In keeping with the ongoing effort to remove barriers that keep salmon and steelhead from their spawning grounds, the Conservancy approved $971,800 for projects in Santa Barbara and Santa Cruz Counties in April. Two historically important steelhead trout runs along California's central coast will get a boost from the Coastal Conservancy grants.

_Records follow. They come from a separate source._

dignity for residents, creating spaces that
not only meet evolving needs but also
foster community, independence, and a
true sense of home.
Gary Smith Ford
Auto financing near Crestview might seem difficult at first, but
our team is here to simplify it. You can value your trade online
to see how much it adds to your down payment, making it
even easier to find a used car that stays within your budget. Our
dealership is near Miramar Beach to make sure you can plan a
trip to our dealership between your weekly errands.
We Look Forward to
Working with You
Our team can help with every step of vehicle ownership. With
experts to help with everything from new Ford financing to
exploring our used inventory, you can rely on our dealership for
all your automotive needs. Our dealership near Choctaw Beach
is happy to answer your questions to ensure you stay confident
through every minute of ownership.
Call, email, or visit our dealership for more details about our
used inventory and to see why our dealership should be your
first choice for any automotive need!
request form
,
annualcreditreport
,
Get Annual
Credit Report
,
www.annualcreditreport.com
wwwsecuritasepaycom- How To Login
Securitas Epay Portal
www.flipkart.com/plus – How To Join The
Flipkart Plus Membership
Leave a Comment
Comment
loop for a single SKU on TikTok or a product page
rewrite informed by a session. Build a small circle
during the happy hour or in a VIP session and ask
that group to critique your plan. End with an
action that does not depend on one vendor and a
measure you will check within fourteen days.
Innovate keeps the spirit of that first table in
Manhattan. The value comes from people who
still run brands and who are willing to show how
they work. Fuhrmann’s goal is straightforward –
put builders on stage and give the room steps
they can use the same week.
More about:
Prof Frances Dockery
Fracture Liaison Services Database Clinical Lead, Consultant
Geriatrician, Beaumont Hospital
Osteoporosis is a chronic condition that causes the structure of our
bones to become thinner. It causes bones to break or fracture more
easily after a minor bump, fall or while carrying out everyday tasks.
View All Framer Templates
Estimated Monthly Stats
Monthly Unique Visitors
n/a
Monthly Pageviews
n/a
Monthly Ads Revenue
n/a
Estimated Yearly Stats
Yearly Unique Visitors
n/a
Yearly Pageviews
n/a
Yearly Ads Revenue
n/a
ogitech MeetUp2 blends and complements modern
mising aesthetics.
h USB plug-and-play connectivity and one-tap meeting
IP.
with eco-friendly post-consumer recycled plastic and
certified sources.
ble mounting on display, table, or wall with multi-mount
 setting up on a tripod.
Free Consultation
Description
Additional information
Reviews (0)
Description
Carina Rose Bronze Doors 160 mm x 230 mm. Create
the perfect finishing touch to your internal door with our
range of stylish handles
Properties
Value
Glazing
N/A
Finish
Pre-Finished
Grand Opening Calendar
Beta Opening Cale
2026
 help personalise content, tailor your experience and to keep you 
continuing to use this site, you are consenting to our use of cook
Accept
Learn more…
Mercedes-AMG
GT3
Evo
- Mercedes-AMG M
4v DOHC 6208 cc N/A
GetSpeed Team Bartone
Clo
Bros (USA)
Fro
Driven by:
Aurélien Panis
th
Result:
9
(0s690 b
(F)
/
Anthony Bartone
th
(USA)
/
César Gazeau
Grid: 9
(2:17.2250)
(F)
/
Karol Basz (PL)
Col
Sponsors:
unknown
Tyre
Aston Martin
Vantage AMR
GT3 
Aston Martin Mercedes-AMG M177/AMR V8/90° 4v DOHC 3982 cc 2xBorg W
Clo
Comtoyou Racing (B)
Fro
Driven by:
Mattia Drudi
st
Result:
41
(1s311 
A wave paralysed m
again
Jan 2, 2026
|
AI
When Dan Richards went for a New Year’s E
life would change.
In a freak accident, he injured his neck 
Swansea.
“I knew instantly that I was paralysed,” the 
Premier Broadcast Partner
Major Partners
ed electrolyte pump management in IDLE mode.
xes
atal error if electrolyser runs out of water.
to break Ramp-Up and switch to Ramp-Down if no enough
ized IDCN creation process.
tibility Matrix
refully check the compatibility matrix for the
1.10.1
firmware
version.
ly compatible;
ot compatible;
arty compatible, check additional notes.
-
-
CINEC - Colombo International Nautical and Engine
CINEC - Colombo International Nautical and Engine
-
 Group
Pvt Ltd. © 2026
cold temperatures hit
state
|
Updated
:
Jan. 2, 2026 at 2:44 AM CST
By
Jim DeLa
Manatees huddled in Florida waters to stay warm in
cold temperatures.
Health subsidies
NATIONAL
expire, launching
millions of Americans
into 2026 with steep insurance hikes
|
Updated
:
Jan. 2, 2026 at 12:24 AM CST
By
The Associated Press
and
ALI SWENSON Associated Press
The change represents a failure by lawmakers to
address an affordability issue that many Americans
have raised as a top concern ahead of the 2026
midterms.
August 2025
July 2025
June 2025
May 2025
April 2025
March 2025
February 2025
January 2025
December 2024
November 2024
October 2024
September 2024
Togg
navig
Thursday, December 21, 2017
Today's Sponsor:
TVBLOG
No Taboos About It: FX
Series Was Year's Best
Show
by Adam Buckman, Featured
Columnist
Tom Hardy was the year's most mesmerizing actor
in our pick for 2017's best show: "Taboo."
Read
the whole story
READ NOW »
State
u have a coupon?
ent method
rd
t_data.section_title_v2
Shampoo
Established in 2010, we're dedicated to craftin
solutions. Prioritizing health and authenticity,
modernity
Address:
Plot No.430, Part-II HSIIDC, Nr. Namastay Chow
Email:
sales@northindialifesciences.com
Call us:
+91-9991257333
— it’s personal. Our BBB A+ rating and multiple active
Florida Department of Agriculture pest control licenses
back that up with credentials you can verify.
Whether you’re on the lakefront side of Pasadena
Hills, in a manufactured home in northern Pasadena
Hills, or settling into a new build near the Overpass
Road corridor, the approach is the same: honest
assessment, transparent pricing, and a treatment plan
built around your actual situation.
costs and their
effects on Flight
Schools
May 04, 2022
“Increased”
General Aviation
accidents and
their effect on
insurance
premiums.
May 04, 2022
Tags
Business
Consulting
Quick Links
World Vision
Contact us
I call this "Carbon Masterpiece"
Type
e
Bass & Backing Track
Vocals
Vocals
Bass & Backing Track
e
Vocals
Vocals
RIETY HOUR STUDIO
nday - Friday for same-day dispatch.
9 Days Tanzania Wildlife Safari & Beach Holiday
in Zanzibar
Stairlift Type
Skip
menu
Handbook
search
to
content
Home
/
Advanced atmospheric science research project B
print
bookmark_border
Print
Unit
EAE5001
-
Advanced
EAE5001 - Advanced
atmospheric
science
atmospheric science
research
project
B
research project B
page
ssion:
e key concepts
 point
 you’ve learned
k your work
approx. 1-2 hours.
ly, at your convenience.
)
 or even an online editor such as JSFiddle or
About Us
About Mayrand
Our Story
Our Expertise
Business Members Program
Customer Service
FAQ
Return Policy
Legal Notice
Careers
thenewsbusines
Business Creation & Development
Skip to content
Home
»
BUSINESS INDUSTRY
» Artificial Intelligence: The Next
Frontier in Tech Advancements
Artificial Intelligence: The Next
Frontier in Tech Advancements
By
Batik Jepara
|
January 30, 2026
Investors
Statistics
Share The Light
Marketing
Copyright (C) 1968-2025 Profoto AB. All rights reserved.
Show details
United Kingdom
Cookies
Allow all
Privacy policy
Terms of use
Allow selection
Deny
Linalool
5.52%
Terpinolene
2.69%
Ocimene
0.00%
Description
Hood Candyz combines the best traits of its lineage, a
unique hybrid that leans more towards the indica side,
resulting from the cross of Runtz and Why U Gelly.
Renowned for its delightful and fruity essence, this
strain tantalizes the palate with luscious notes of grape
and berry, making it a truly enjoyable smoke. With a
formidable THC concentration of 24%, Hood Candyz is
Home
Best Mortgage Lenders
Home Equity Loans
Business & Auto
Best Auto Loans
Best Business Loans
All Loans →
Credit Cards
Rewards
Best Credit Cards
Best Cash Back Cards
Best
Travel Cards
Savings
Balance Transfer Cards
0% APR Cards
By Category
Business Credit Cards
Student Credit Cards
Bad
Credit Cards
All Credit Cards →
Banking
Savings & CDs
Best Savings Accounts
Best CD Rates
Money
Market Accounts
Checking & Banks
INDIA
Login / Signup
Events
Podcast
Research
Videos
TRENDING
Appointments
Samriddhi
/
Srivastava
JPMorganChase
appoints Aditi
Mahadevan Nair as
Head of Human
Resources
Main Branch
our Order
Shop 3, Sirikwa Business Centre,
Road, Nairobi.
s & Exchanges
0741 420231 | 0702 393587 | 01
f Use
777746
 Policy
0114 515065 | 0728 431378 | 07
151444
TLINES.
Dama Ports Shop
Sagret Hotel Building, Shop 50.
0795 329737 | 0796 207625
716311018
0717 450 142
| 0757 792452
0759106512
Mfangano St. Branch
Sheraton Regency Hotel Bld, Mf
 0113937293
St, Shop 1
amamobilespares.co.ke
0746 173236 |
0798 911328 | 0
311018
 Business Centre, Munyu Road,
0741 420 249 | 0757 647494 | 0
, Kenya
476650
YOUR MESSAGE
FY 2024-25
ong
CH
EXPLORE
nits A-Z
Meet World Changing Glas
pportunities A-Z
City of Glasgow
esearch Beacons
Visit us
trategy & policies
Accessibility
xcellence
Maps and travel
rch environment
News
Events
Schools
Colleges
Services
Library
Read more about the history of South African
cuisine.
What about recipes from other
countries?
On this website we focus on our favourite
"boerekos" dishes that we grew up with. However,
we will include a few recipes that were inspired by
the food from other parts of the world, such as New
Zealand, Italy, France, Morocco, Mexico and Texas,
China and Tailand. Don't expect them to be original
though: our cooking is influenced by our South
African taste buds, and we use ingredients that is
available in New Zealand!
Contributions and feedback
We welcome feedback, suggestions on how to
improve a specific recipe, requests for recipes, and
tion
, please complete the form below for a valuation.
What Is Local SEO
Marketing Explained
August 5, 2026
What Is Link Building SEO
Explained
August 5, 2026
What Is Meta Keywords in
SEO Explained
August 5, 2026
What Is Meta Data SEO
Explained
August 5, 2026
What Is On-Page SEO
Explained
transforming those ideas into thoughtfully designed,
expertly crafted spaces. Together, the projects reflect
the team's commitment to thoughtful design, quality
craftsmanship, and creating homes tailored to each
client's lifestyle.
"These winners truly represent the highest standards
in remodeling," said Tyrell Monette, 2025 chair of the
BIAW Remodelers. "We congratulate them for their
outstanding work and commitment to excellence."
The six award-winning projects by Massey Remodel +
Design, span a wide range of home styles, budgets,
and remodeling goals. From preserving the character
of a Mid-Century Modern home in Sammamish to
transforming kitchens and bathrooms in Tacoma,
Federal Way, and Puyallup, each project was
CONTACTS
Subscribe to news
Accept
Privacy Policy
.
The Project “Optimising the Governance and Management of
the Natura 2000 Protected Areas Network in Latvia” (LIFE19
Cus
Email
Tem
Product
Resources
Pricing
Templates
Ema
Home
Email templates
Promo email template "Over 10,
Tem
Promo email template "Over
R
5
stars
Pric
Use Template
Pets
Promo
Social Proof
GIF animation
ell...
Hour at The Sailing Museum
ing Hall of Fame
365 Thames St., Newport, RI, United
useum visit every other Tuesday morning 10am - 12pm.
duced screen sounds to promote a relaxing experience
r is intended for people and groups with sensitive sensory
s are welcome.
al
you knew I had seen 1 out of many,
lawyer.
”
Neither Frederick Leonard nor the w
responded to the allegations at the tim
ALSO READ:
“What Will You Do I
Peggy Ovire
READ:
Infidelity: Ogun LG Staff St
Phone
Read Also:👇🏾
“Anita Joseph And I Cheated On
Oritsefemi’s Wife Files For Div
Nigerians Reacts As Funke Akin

The Cachuma Conservation Release Board will use its $371,800 to build a new bridge over Quiota Creek, a main tributary of the lower Santa Ynez River that is considered to be critical habitat for the watershed's remnant population of endangered southern steelhead trout, and to restore the stream channel to natural conditions. The Santa Ynez River, which drains the mountains north of Santa Barbara and enters the Pacific near Lompoc, once supported one of the largest runs of steelhead trout in southern California.

Construction of the Bradbury Dam in the 1950s closed off spawning habitat in the river's upper watershed, forcing steelhead to rely on tributaries in the lower watershed, such as Quiota Creek. The new bridge will replace a road crossing that is the most significant barrier keeping the fish from the creek's upper reach. The conservation release board plans to remove or modify the remaining eight barriers by 2010.

Santa Cruz County will use its $600,000 from the Conservancy to reconstruct a failed fish ladder and retrofit a culvert on Valencia Creek, opening the way to about five miles of steelhead spawning habitat. Valencia Creek is the principal tributary to Aptos Creek, which enters Monterey Bay about five miles east of the city of Santa Cruz.

These two projects are among 24 environmental restoration projects being conducted this year through the Integrated Watershed Restoration Program for Santa Cruz County, aimed at improving wildlife habitat and water quality by means of a voluntary, non-regulatory approach. The Conservancy helped develop the program and provided $4.5 million to get it started in 2003.

Lower Ventura River Habitat Study

The Conservancy approved $100,000 to the nonprofit Santa Barbara ChannelKeeper for monitoring water quality in the Lower Ventura River watershed and conducting studies needed to prepare a comprehensive restoration strategy.

Volunteers from Ventura Stream Team, a partnership between Channelkeeper and the Ventura Chapter of the Surfrider Foundation, have been monitoring water quality in the watershed for the last five years, providing baseline information for the stream studies to be undertaken using Conservancy funds. The project will also identify and prioritize potential restoration sites such as barriers to southern California steelhead passage, eroded stream banks, invasive vegetation, trash dumps, and pollution sources.

The biggest change in the watershed in many decades will come with the projected removal of Matilija Dam (see Coast & Ocean, Winter 2005-06), which will allow steelhead to return to their historic spawning grounds and will also restore sediment transport to the lower reaches of the river and to beaches. Much of the river corridor retains intact riparian woodlands, and the watershed supports great biological diversity, including more than 300 species of vertebrates, at least 26 of special status, including steelhead, tidewater goby, California red-legged frog, least Bell's vireo, peregrine falcon, black-shouldered kite, and California condor.